__Exercise__:
From the records below, state how many lines include the word "معلومات", giving only that number.

__Records for processing__:
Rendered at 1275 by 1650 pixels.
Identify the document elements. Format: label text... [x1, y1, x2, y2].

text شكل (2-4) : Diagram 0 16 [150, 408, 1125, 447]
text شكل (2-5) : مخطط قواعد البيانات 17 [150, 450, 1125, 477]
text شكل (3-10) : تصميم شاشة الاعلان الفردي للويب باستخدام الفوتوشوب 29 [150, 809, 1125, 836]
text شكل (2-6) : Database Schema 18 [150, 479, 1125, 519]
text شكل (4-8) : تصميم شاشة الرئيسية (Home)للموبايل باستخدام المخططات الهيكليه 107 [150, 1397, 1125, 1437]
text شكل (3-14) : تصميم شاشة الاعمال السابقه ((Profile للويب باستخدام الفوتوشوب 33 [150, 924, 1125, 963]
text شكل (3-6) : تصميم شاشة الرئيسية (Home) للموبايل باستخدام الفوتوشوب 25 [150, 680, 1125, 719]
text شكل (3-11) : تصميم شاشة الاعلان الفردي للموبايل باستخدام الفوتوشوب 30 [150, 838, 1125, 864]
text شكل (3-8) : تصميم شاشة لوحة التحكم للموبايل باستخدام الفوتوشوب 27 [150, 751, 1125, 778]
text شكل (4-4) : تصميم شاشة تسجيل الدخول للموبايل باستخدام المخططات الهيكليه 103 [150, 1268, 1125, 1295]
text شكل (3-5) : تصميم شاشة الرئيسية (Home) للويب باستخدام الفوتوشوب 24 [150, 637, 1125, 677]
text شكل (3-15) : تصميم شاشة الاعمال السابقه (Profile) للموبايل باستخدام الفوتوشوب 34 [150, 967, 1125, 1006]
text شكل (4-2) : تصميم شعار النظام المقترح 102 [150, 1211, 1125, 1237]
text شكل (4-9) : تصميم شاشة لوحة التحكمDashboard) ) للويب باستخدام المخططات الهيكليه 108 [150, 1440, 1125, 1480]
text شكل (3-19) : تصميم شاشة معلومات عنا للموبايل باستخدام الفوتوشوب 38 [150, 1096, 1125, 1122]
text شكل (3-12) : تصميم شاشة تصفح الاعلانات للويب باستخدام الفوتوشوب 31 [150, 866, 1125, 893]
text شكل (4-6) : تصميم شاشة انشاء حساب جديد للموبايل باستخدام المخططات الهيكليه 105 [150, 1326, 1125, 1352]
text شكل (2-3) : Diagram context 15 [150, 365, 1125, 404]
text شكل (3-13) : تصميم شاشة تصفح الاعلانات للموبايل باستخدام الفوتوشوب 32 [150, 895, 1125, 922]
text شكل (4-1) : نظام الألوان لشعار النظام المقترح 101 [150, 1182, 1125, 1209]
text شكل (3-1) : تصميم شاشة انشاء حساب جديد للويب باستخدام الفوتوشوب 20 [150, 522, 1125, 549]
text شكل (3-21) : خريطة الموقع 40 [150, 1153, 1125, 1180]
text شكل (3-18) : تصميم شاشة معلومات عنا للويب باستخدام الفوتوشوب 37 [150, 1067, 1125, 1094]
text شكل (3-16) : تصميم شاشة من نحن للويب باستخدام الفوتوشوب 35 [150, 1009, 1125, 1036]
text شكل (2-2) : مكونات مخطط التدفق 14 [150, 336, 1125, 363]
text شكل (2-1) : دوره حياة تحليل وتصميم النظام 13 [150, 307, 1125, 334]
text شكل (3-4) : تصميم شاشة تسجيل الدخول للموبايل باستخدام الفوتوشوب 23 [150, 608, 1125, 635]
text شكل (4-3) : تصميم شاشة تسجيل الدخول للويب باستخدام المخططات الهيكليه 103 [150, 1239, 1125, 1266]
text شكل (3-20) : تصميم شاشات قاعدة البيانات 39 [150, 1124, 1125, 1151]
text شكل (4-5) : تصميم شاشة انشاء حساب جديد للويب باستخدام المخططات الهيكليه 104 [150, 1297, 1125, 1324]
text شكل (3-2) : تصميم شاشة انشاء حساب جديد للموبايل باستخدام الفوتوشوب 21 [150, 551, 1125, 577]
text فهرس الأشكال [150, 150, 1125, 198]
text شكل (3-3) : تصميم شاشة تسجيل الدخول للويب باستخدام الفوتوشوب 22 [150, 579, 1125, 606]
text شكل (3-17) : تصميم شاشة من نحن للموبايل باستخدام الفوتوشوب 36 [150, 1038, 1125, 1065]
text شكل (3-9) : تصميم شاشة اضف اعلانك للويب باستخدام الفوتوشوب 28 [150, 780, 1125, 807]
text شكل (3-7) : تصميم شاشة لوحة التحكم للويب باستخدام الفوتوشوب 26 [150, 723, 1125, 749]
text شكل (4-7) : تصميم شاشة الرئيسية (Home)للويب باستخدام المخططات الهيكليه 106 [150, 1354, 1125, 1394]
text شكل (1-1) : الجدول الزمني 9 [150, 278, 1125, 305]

__Solution to this task__:
2